Pruzinsky is a heart-stoppingly frank writer whose words never feel retiring or vague. One passing of “Hurting”: “You’re so used to hurting / That it doesn’t feel wrong / I’m so used to hurting too… I’m so used to hurting you.” No Glory walks the tightrope between being admirably free of vanity and self-flagellation with grace. There is regret and admonishment in songs such as “Like Mist” that never tip over into begging for forgiveness. The only punishing thing about making the album, it seems, was the lack of running water in the upstate New York cabin in which it was made.

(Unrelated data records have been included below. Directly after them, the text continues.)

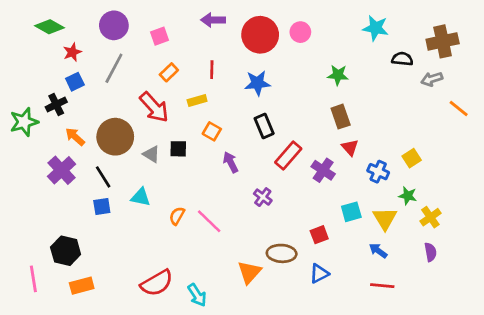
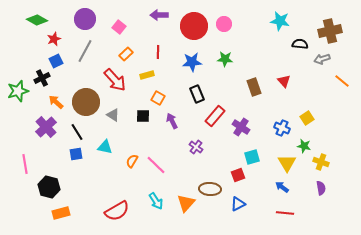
pink square: (159, 36) -> (119, 27), turned -32
green star: (338, 75) -> (225, 59), moved
red triangle: (350, 147) -> (284, 81), moved
black square: (178, 149) -> (143, 116), moved
cyan square: (351, 212) -> (252, 157), moved
yellow cross: (430, 217) -> (321, 162), turned -35
pink line: (33, 279) -> (25, 164), moved
cyan arrow: (197, 295) -> (156, 201), moved

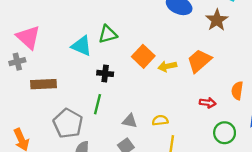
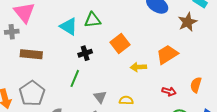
yellow arrow: (167, 66) -> (138, 67), moved
black cross: (105, 73) -> (85, 53), turned -32
gray triangle: (130, 121) -> (100, 97), turned 32
gray pentagon: (68, 123) -> (32, 93), moved

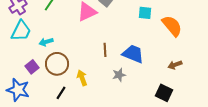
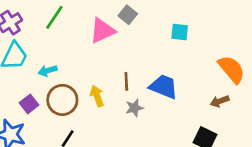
orange semicircle: (172, 26) -> (232, 69), moved
gray star: (119, 75) -> (134, 108), moved
yellow arrow: (82, 78) -> (97, 96), moved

Adrianne Lenker is perhaps the most immediate reference point for Pruzinsky’s handspun and raw songwriting style. No Glory also feels in conversation with artists such as Lomelda and Florist who push folk music into more ambient directions. “Dark Sun” is a sparse song filled with air, a moment for Pruzinsky to let the music breathe and to relieve the pressure of the heaviness elsewhere.
Standing next to the stricken admissions of guilt are a collection of songs softly blinking in the morning light. “Dawn” quietly revels in the discovery of a new bond, though Pruzinsky still laces their pillow talk with small nips of self-loathing. “I have a talent for anger / And I’m jealous when I care” they admit as they test the boundaries of trust. “I Keep Changing,” however, is the stand-out moment of No Glory. It marks a notable increase in the pace of the album, with percussion and an electric guitar pulsing throughout and driving Pruzinsky’s celebration of physical pain as a sign of growth. “It’s so precious to be worn,” they sing with aching joints and a mouth full of blood. No Glory understands how experience can be bruising while accurately capturing the desire for something new, no matter how much carnage it leaves behind.